Test class	Location	Purpose
Unit/API tests	`tests/<module>/`	Public callable behavior, validation, metadata, and regressions.
Reference anchors	`tests/reference/`	Paper/formula invariants, known synthetic designs, and cross-module preservation checks.
Future external reference checks	`tests/reference/` or a gated verification suite	Comparisons to paper authors’ code, known-DGP simulations, or pinned external outputs.

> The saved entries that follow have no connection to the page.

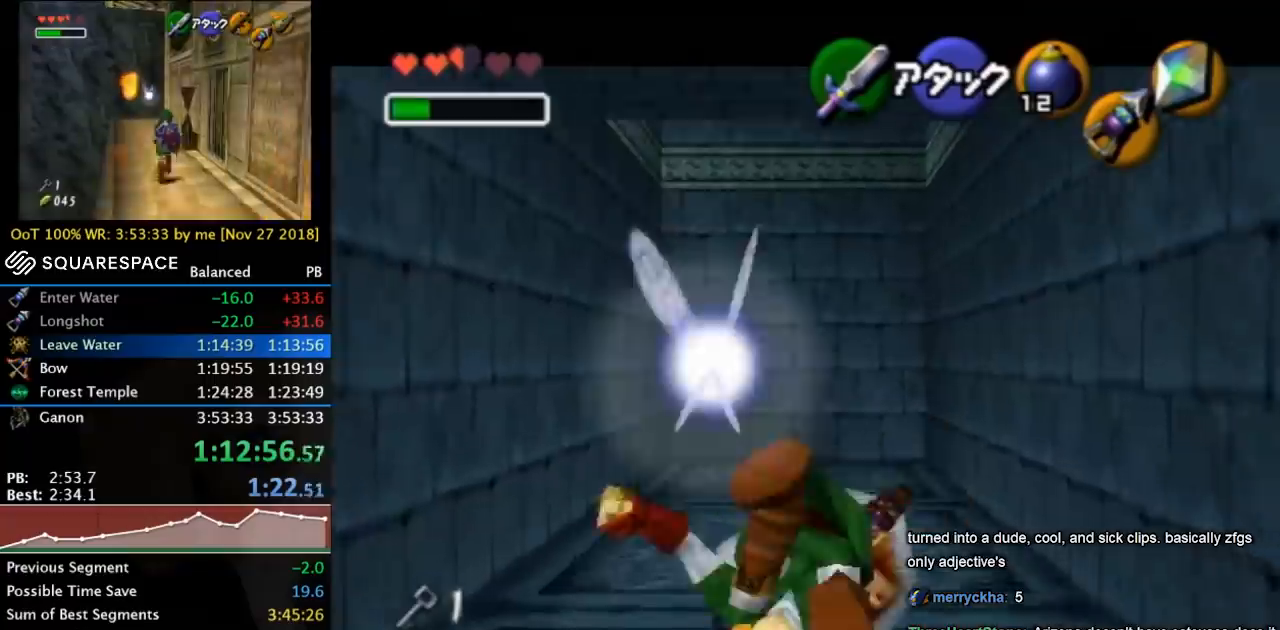
{"buttons": ["L1"], "left_stick": "up", "right_stick": "center", "events": []}
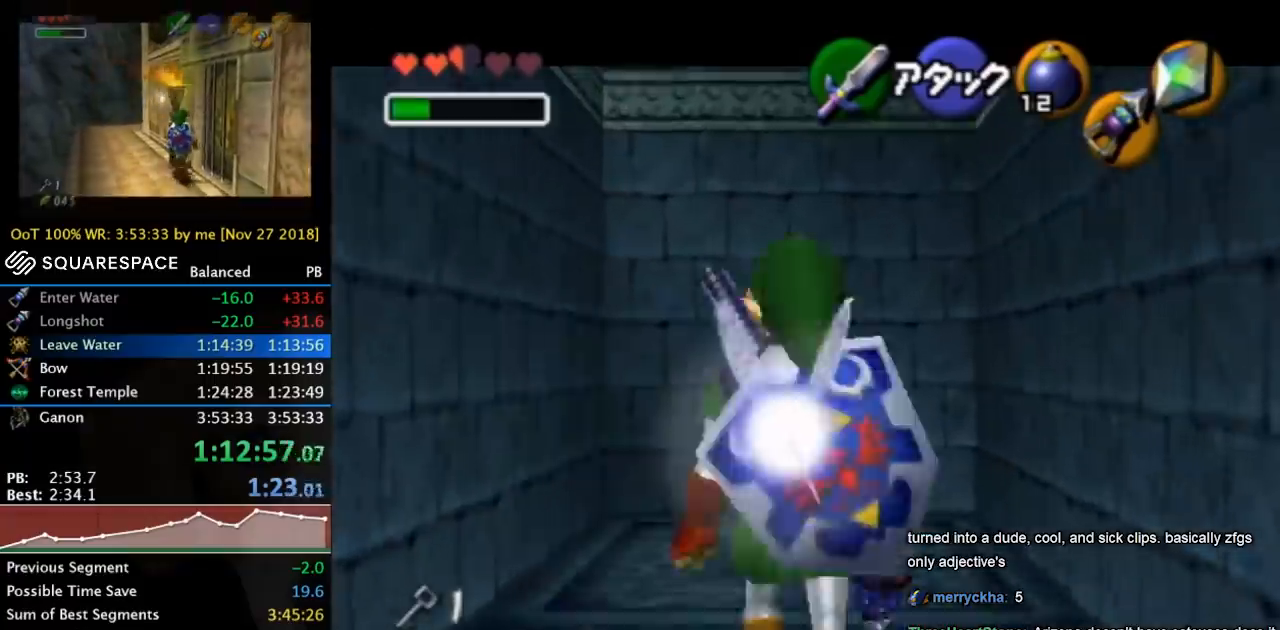
{"buttons": ["L1", "Z"], "left_stick": "down", "right_stick": "center", "events": [[267, "Z", "down"], [300, "left_stick", "down"], [367, "Z", "up"], [467, "Z", "down"]]}
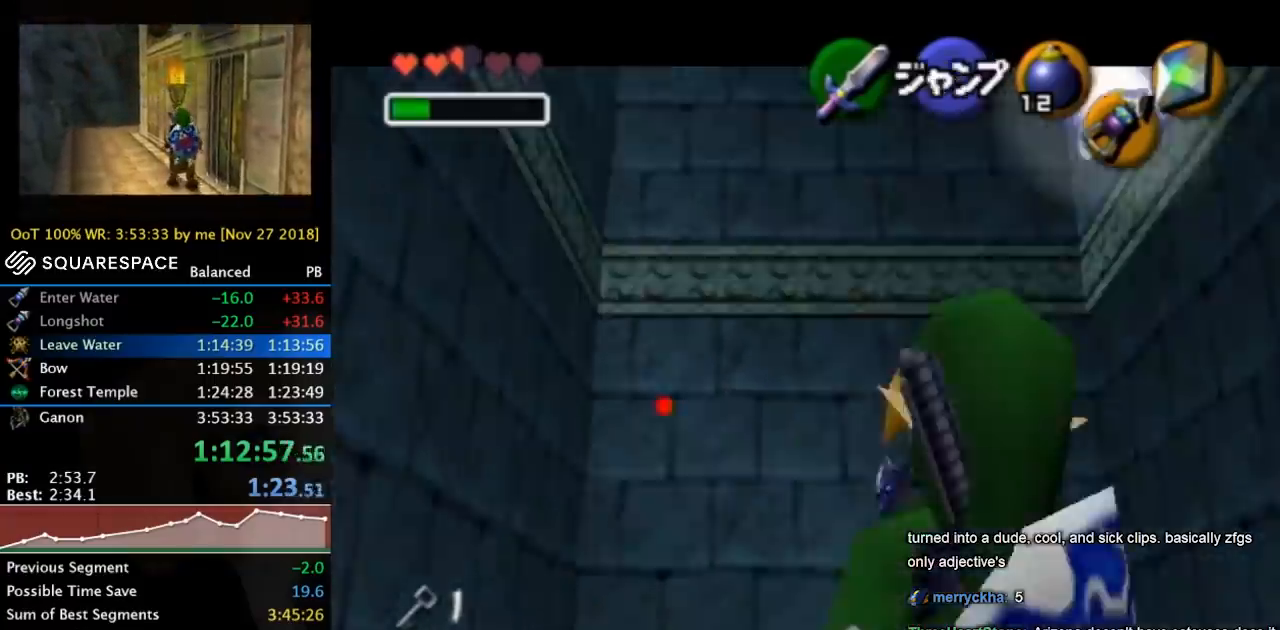
{"buttons": ["Z"], "left_stick": "center", "right_stick": "center", "events": [[133, "L1", "up"], [133, "left_stick", "center"], [200, "Z", "up"], [300, "Z", "down"]]}
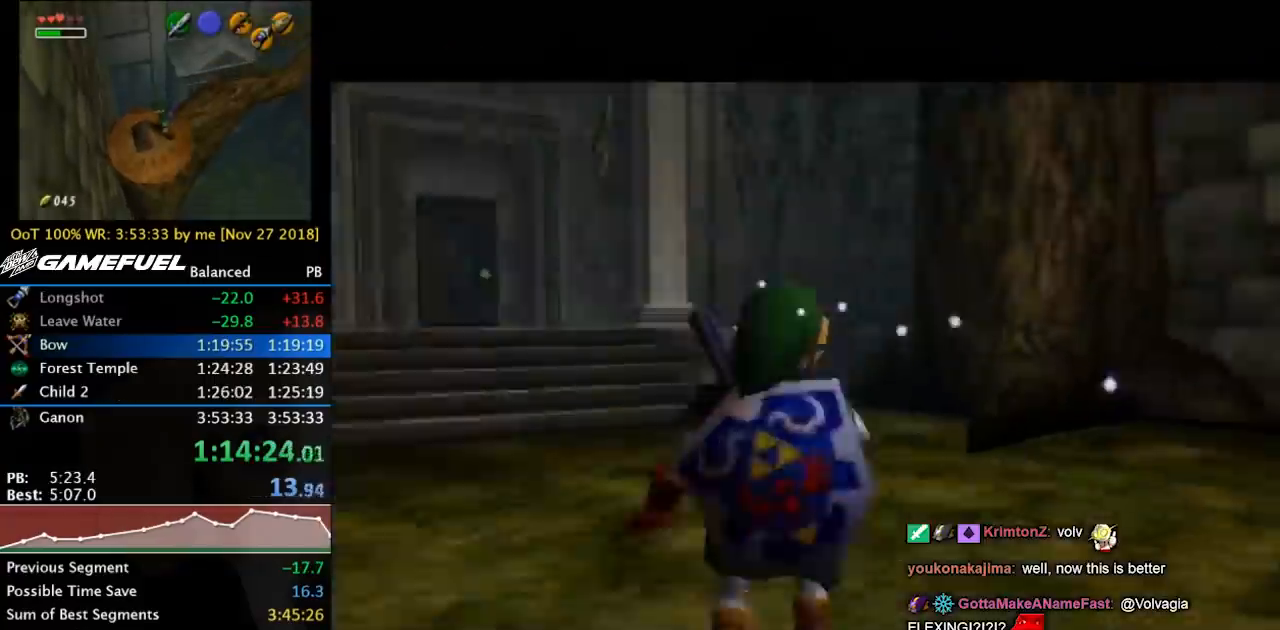
{"buttons": ["Z"], "left_stick": "down", "right_stick": "center", "events": [[233, "left_stick", "down"]]}
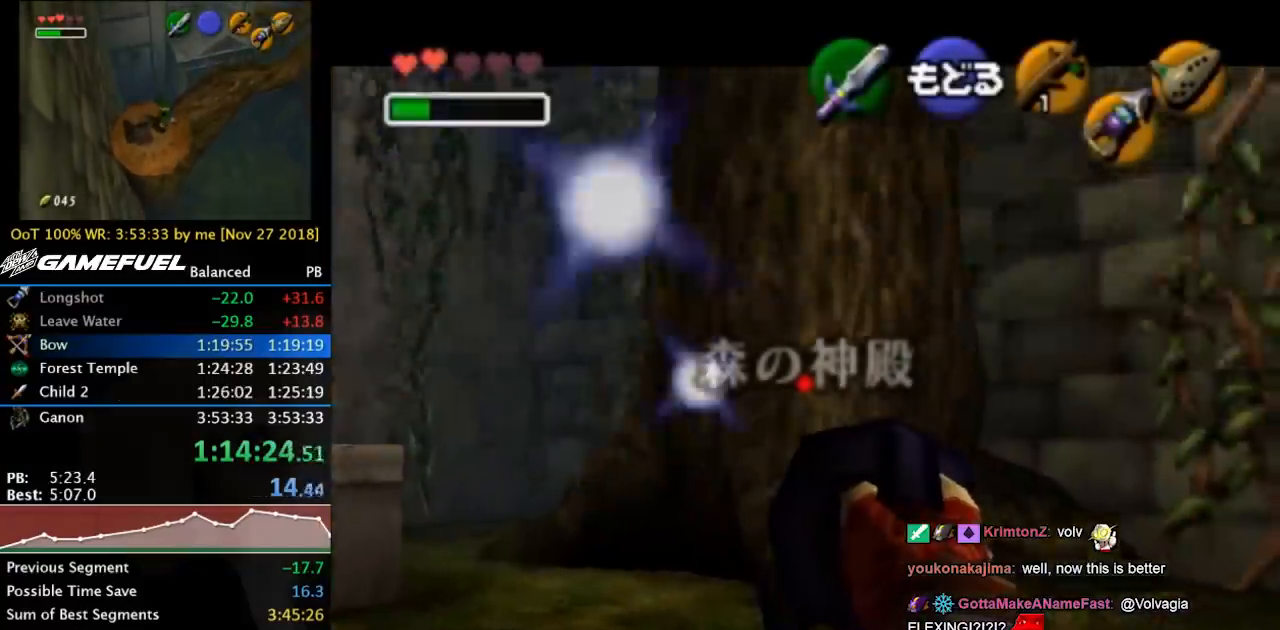
{"buttons": ["Z"], "left_stick": "down", "right_stick": "center", "events": []}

The reference suite is intentionally small by default. It should catch drift in core formulas and contracts without becoming a slow simulation lab.

Run it with:

uv run pytest tests/reference -q

Current Anchors#

Anchor	File	What it checks
DM antisymmetry	`tests/reference/test_reference_verification.py`	`dm_test(loss_a, loss_b)` has the opposite statistic and same p-value as the reversed comparison.
Blocked reality check sign	`tests/reference/test_reference_verification.py`	A synthetic candidate with lower loss has positive `mean_diff` and rejects no-improvement against the benchmark.
Iterative MCS elimination	`tests/reference/test_reference_verification.py`	A clearly worse benchmark is removed and the best synthetic candidate remains in the MCS.
Reporting/output metadata	`tests/reference/test_reference_verification.py`	Report-table metadata survives output bundling and artifact writing.
Direct and path targets	`tests/reference/test_reference_verification.py`	Direct, average, and path target columns use the intended future-step formulas.
MARX moving-average loop	`tests/reference/test_reference_verification.py`	`feature_matrix(..., specification="MARX")` matches the author-style cumulative lag-average loop.
MAF variable-specific PCA	`tests/reference/test_reference_verification.py`	`maf_features()` equals PCA applied separately to each variable’s own lag panel.
AlbaMA terminal-node weights	`tests/feature_engineering/test_albama.py`	`filters.albama()` matches the local R script’s terminal-node co-membership logic in root-leaf fixtures and `feature_analysis.recent_weight_share()` enforces one-sided no-future weights.
MIDAS weights	`tests/reference/test_reference_verification.py`	Almon, beta, and step MIDAS metadata weights match the pinned shape formulas.
Runner stage policies	`tests/reference/test_reference_verification.py`	Fit-window preprocessing/features stop at each origin fit window, while explicit full-panel policies fit once on the full sample.

Expansion Rules#

Add a reference test when any of these are true:

Trigger	Example
A callable implements a named paper formula.	MCS, MIDAS weights, supervised scaled PCA, MARX/MAF transforms.
A callable claims compatibility with original source code.	Macro Random Forest, supervised scaled PCA support code.
A result is sensitive to look-ahead leakage.	Runner preprocessing/feature fit policies.
Metadata must survive across modules.	Feature lineage through interpretation, output, and reporting.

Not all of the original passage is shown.